• **WHAT TO DO**:
After locating the line with "home mirror: present" in the data that follows, return it and every later line exactly, up to and including the line with "kettle: none [36,317,90,380]".

• **SUPPLIED ENTRIES**:
__________________________________________________

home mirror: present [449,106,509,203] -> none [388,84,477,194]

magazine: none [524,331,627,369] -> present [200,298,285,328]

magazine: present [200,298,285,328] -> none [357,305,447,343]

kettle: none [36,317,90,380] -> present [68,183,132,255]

__________________________________________________

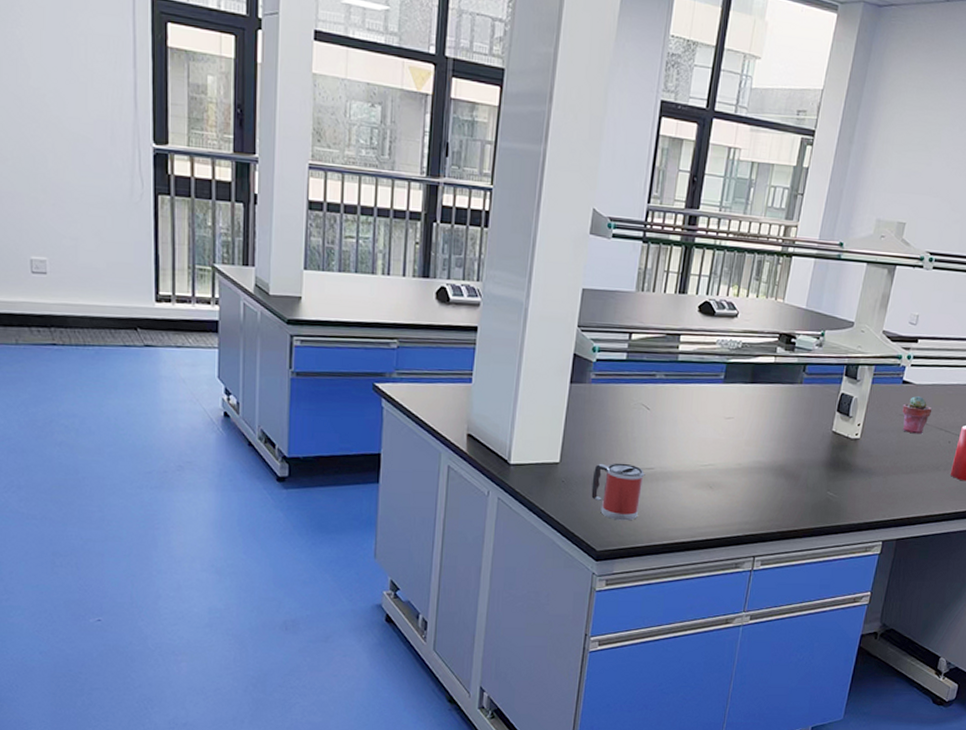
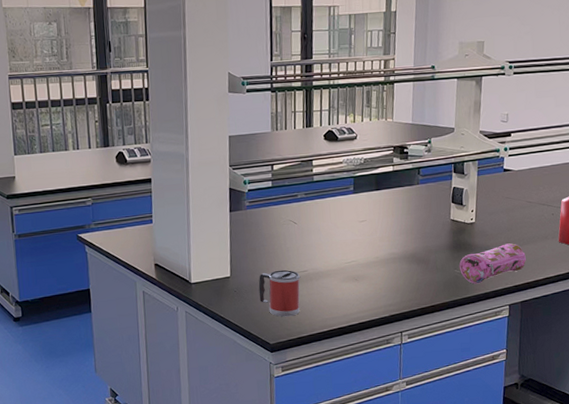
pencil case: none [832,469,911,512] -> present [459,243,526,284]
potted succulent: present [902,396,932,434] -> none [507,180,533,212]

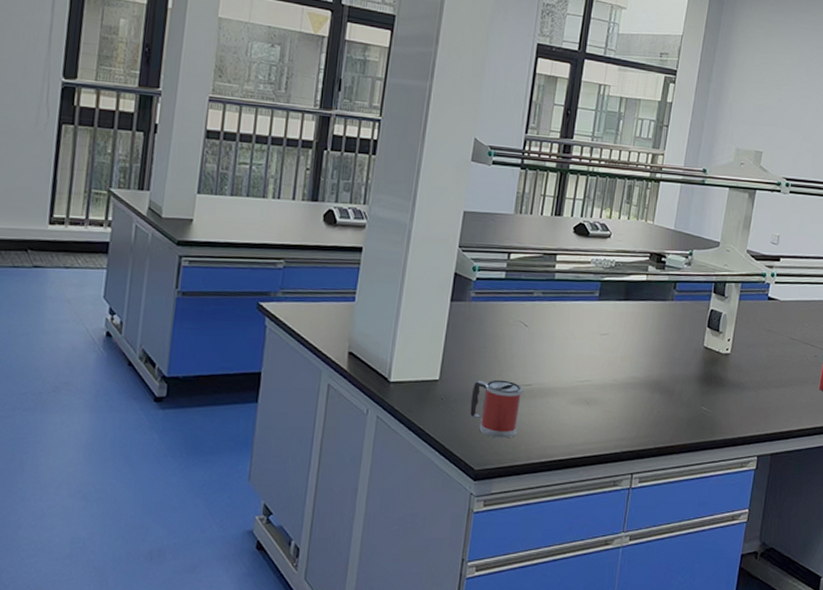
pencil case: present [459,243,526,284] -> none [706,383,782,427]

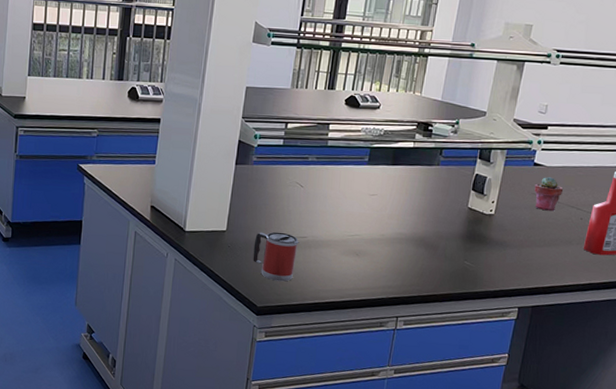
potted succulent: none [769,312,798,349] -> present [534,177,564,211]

__________________________________________________

• **ANSWER TO THE PROBLEM**:
home mirror: present [449,106,509,203] -> none [388,84,477,194]

magazine: none [524,331,627,369] -> present [200,298,285,328]

magazine: present [200,298,285,328] -> none [357,305,447,343]

kettle: none [36,317,90,380] -> present [68,183,132,255]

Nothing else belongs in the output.